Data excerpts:
[Start of section]

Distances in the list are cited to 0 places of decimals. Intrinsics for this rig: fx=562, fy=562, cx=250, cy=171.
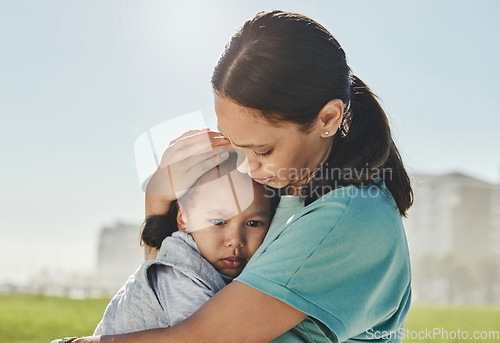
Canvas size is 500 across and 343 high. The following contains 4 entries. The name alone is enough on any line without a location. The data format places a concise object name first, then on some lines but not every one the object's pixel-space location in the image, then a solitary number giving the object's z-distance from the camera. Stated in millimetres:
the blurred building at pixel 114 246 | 33531
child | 1597
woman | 1280
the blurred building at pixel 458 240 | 31766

[End of section]

Task details -
Determine how many lines of the data above contain the string "building", and give the result with nothing else.

Answer to this task -
2